M.S. : La mode écologique peut apparaître pour certains comme une contrainte. Mais je pense au contraire qu’elle constitue une fantastique opportunité artistique et économique. Accepter les limites planétaires c’est aussi chercher de nouveaux espaces d’innovations et c’est beaucoup plus drôle ! Utiliser des bâches publicitaires pour faire des sacs, se servir d’épluchures de fruits ou de légumes pour créer des fibres textiles… Tout cela existe déjà et mériterait d’être généralisé. Car la mode peut aussi contribuer à réparer la planète.

Les marques sont aussi là pour accompagner les nouveaux modes de vie et de déplacement. Puisque nous devons prendre davantage notre vélo, inventez-nous des robes « bike friendly » qui nous permettent de pédaler sans que tout le monde sache quelle est la couleur de nos sous-vêtements !

Enfin, je pense que les industriels doivent se dire que leur but ne doit plus être uniquement de vendre des habits, mais d’habiller les gens. Et là encore, tout est possible : proposer des systèmes de location – c’est déjà ce que fait une enseigne de chaussures de la grande distribution – organiser des ateliers de réparation et/ou de transformation, créer des corners de seconde main de sa propre marque…

Les pouvoirs publics ont-ils aussi une responsabilité dans cette transition ?

M.S. : Oui, bien sûr, c’est aussi aux législateurs d’agir, d’autant que la France a un rôle d’influence au niveau mondial sur la mode. Deux dispositions importantes devraient bientôt être intégrées dans la loi : l’affichage environnemental – comme pour l’électroménager, les consommateurs devraient disposer d’informations sur l’impact écologique du vêtement qu’ils achètent – et l’interdiction de destruction des invendus.

L’industrie de la mode commence enfin à être considérée comme un sujet politique et je trouve cela très positif.

Comment peut-on agir au quotidien pour soutenir une mode éthique ?

M.S. : En tant que consommateur, la première chose à faire pour défendre une autre approche de la mode, c’est de regarder dans son placard et de se demander : qu’est-ce que j’ai, qu’est-ce que j’aime, qu’est-ce qui me met en valeur et de quoi j’ai vraiment besoin ? Être responsable de ses comportements d’achat évite le gaspillage vestimentaire – 30 % de nos achats ne sont jamais portés. Si on choisit bien un vêtement, on le gardera longtemps et on le mettra souvent. S’il est de bonne qualité, il pourra également avoir plusieurs vies.

En magasin, je conseille de privilégier les marques de mode responsables qui sont capables de dire d’où vient un produit et comment il a été réalisé. Pensez à bien regarder l’étiquette et la composition. L’Agence de l’environnement et de la maîtrise de l’énergie (ADEME) propose d’ailleurs sur son site un guide gratuit, baptisé « Le revers de mon look », qui permet d’y voir plus clair dans les labels et les matières.

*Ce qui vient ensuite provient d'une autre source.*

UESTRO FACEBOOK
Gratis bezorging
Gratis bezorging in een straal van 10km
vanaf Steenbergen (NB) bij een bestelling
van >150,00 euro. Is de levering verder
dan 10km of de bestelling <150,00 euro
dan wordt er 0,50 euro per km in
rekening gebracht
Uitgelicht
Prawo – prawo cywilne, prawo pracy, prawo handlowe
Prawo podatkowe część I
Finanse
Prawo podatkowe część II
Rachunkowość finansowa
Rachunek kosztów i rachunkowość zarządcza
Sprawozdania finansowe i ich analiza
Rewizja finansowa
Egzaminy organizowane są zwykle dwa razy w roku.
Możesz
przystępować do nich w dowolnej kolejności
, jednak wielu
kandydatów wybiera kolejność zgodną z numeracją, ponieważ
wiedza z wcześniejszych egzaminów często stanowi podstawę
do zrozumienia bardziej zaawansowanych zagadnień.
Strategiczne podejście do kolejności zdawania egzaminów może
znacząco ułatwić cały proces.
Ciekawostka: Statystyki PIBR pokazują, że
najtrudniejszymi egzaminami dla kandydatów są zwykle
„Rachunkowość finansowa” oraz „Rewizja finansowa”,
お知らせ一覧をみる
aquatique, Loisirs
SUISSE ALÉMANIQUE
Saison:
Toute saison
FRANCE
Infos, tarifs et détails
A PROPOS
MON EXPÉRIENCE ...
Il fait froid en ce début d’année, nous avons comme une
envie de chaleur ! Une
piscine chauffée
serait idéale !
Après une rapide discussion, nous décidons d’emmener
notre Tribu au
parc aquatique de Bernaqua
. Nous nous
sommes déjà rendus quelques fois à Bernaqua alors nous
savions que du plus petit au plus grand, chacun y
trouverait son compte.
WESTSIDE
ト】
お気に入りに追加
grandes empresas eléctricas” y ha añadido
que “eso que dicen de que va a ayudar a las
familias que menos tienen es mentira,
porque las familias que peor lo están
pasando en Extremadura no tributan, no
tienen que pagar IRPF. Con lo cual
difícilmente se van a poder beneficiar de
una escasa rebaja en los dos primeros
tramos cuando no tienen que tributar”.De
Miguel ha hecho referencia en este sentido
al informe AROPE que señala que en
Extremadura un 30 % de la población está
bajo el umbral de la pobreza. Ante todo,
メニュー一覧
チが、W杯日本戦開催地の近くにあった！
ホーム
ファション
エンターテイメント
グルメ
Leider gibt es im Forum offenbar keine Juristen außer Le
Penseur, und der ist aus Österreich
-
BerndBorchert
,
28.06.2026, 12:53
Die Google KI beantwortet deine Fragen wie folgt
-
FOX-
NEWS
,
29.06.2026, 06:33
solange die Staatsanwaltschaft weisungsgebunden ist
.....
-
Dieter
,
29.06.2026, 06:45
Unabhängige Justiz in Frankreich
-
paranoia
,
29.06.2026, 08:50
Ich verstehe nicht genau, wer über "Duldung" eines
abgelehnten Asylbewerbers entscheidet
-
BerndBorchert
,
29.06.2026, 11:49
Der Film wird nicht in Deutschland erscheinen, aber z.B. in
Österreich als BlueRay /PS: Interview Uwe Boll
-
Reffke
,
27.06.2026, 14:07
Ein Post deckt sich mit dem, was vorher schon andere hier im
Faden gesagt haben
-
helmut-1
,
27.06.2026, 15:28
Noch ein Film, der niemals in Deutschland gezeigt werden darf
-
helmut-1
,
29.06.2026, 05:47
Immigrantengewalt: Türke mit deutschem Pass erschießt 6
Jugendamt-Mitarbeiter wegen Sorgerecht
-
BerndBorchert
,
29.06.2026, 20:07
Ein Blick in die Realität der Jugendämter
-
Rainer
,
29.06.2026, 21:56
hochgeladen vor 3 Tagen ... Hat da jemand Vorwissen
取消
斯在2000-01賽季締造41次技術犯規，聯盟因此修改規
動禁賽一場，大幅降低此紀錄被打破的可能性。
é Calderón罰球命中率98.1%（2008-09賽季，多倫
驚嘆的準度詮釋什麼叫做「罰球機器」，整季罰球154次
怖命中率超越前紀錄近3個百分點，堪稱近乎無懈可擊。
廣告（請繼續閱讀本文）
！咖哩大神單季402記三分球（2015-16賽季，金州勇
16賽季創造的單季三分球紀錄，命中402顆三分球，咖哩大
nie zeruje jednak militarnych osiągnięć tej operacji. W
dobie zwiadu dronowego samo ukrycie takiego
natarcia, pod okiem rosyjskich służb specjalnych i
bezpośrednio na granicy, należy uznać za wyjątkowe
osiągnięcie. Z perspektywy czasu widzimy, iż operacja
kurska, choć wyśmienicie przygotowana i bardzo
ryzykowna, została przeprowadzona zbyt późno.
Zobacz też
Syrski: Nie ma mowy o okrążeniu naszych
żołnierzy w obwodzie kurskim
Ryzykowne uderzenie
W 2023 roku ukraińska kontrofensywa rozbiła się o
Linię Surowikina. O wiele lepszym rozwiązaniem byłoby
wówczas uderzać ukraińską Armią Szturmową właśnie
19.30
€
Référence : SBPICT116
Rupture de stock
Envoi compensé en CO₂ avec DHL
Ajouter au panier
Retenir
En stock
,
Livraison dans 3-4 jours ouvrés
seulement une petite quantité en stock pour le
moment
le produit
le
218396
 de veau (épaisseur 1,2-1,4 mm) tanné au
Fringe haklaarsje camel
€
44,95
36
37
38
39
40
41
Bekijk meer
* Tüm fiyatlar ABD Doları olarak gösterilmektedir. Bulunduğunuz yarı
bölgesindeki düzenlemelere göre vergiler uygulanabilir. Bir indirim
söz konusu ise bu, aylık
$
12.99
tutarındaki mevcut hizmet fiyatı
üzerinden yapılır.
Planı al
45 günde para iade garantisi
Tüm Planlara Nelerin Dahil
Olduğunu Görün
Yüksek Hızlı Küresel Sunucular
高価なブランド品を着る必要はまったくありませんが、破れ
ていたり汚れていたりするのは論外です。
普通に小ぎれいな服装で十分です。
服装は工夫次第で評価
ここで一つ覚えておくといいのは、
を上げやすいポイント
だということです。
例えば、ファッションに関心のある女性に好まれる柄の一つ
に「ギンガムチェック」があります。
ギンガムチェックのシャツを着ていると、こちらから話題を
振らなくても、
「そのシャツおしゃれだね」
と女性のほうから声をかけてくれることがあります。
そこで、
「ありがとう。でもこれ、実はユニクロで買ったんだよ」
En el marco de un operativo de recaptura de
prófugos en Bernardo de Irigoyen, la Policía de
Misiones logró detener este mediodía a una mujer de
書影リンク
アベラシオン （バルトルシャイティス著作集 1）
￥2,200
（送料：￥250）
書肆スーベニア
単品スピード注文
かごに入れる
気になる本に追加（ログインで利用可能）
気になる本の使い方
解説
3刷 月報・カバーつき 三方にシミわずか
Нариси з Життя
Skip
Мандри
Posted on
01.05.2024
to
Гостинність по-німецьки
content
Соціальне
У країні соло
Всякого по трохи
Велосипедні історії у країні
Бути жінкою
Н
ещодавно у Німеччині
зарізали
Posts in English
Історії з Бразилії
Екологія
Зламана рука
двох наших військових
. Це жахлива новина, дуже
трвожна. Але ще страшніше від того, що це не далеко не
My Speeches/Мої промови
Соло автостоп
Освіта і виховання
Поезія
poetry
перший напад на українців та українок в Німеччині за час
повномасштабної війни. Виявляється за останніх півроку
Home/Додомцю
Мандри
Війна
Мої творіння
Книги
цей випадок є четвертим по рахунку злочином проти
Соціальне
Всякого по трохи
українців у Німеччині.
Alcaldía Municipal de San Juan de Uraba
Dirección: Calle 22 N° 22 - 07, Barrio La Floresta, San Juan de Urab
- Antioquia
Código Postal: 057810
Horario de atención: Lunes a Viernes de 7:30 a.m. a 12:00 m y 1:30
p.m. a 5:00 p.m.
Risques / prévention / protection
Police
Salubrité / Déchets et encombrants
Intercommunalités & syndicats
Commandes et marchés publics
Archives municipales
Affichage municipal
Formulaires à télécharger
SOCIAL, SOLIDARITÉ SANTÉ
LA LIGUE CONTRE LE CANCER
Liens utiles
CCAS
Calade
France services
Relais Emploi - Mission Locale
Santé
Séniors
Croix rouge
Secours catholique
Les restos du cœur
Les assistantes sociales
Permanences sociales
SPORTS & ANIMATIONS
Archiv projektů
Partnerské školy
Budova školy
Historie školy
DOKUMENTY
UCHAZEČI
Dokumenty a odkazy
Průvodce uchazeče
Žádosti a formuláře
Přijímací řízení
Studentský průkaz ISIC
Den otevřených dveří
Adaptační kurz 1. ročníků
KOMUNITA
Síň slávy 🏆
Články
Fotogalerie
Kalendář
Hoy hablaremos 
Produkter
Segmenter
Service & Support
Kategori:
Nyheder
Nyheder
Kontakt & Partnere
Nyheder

Iriez-vous jusqu’à recommander de boycotter les enseignes emblématiques de la « fast fashion » ?

M.S. : Non, je ne pense pas que le boycott soit la solution, car dresser une liste noire est impossible. Peut-on dire d’une marque qu’elle fait tout mal et d’une autre qu’elle fait tout bien ? Si nous voulons un changement rapide, il faut que tout le monde soit impliqué.

Ces très grandes entreprises ont des moyens financiers, des savoir-faire, une capacité à faire émerger des innovations qui peuvent être utilisés dans un meilleur but. Il faut réorienter le bateau, pas forcément le faire couler, tout en étant radical dans ses objectifs. Car la planète ne peut pas se contenter de demi-mesure.